Court Rejects $12 million Lyft Settlement – Claims Drivers Shortchanged
April 21st, 2016 |

Lyft, the on demand ride-sharing company will have to pay out more cash if the company wants to avoid going to trial over its drivers’ status as independent contractors. The company had reached a settlement agreement in February that allowed it keep its drivers classified as independent contractors.

Last week a federal judge in San Francisco rejected the deal Lyft and plaintiffs’ lawyers had proposed saying the dollar amount was too low. The settlement was for a class-action claim filed by drivers who want to be employees. Lyft had agreed to pay the settlement, and in exchange the drivers would remain independent contractors. The settlement would also have provided them with additional rights. For example, Lyft would no longer have been able to fire drivers at will.

However, that settlement was not reasonable in the eyes of Judge Vince Chhabria. He wrote, “Most glaringly, counsel for the plaintiffs pegged the $12.25 million settlement figure primarily to the estimated value of the drivers’ claim for mileage reimbursement. But the lawyers estimated the value of the reimbursement claim to be $64 million, when in fact, using their own methodology, it is worth more than $126 million. The drivers were therefore shortchanged by half on their reimbursement claim alone.”

A number of drivers had criticized the deal because it failed to grant them employment status as they had demanded. Employee status would have entitled them to benefits such as overtime pay and reimbursement for driving expenses which they don’t get as independent contractors. But Chhabria wrote he would not require Lyft to reclassify its drivers as part of the settlement. He gave the lawyers an opportunity to up the dollar amount and try again, suggesting he’d approve the deal if its monetary value met his expectations.

This is the latest salvo in the ongoing debate of whether on-demand drivers and couriers are independent contractors or employees. In this Presidential election year it is a hot-button issue. Many 1099 economy startups use the contractor business model to gain flexibility and cut down on labor expenses.

Lawyers for the Lyft drivers had calculated the original settlement amount based on estimating that they could have won up to $70.58 million at trial. They discounted that amount, ultimately arriving at the $12.25 million amount, based on the challenges they expected to face in litigating the case. The problem was that calculation was based on driving mileage data Lyft provided from 2012 through June of last year. More recent data showed the number of miles traveled by Lyft drivers doubled, which caused the judge to reevaluate the settlement figure. The plaintiffs could have won $126 million on their expense reimbursement claim alone, plus additional damages for other employment claims.

To put this settlement in perspective, Lyft drivers would have received an average of $56 each under the rejected deal. The payouts would have been calculated on a sliding scale based on hours worked.

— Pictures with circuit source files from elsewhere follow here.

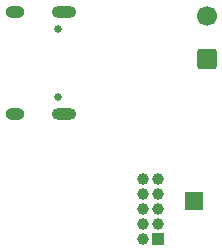
<source format=gbs>
%TF.GenerationSoftware,KiCad,Pcbnew,9.0.6*%
%TF.CreationDate,2025-12-11T17:35:40-05:00*%
%TF.ProjectId,Flex Ring,466c6578-2052-4696-9e67-2e6b69636164,rev?*%
%TF.SameCoordinates,Original*%
%TF.FileFunction,Soldermask,Bot*%
%TF.FilePolarity,Negative*%
%FSLAX46Y46*%
G04 Gerber Fmt 4.6, Leading zero omitted, Abs format (unit mm)*
G04 Created by KiCad (PCBNEW 9.0.6) date 2025-12-11 17:35:40*
%MOMM*%
%LPD*%
G01*
G04 APERTURE LIST*
G04 Aperture macros list*
%AMRoundRect*
0 Rectangle with rounded corners*
0 $1 Rounding radius*
0 $2 $3 $4 $5 $6 $7 $8 $9 X,Y pos of 4 corners*
0 Add a 4 corners polygon primitive as box body*
4,1,4,$2,$3,$4,$5,$6,$7,$8,$9,$2,$3,0*
0 Add four circle primitives for the rounded corners*
1,1,$1+$1,$2,$3*
1,1,$1+$1,$4,$5*
1,1,$1+$1,$6,$7*
1,1,$1+$1,$8,$9*
0 Add four rect primitives between the rounded corners*
20,1,$1+$1,$2,$3,$4,$5,0*
20,1,$1+$1,$4,$5,$6,$7,0*
20,1,$1+$1,$6,$7,$8,$9,0*
20,1,$1+$1,$8,$9,$2,$3,0*%
G04 Aperture macros list end*
%ADD10RoundRect,0.250000X0.600000X-0.600000X0.600000X0.600000X-0.600000X0.600000X-0.600000X-0.600000X0*%
%ADD11C,1.700000*%
%ADD12O,1.600000X1.000000*%
%ADD13O,2.100000X1.000000*%
%ADD14C,0.650000*%
%ADD15RoundRect,0.250000X-0.550000X-0.550000X0.550000X-0.550000X0.550000X0.550000X-0.550000X0.550000X0*%
%ADD16R,1.000000X1.000000*%
%ADD17C,1.000000*%
G04 APERTURE END LIST*
D10*
%TO.C,BT1*%
X191100000Y-24400000D03*
D11*
X191100000Y-20700000D03*
%TD*%
D12*
%TO.C,J1*%
X174800000Y-29000000D03*
D13*
X178980000Y-29000000D03*
D12*
X174800000Y-20360000D03*
D13*
X178980000Y-20360000D03*
D14*
X178450000Y-27570000D03*
X178450000Y-21790000D03*
%TD*%
D15*
%TO.C,E2*%
X190000000Y-36400000D03*
%TD*%
D16*
%TO.C,J2*%
X186900000Y-39610000D03*
D17*
X185630000Y-39610000D03*
X186900000Y-38340000D03*
X185630000Y-38340000D03*
X186900000Y-37070000D03*
X185630000Y-37070000D03*
X186900000Y-35800000D03*
X185630000Y-35800000D03*
X186900000Y-34530000D03*
X185630000Y-34530000D03*
%TD*%
M02*

</source>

As the Lyft case demonstrates, there are risks in engaging independent contractors. The good news is these risks can be mitigated by working with an independent contractor compliance and engagement expert to make sure it is being done correctly. At TalentWave our compliance experts are actively monitoring these developments as they will influence the broader regulatory and civil litigation environments for our enterprise clients who engage flexible workers. In the short-term it is likely that 1099 economy companies like Lyft and Uber will have to carefully evaluate their business models, and how they engage their services workers. Longer-term we can expect to see more regulatory and legislative activity that will attempt to better define and govern these flexible workers with the goal of collecting proper employment taxes and providing worker protections similar to what traditional employees receive.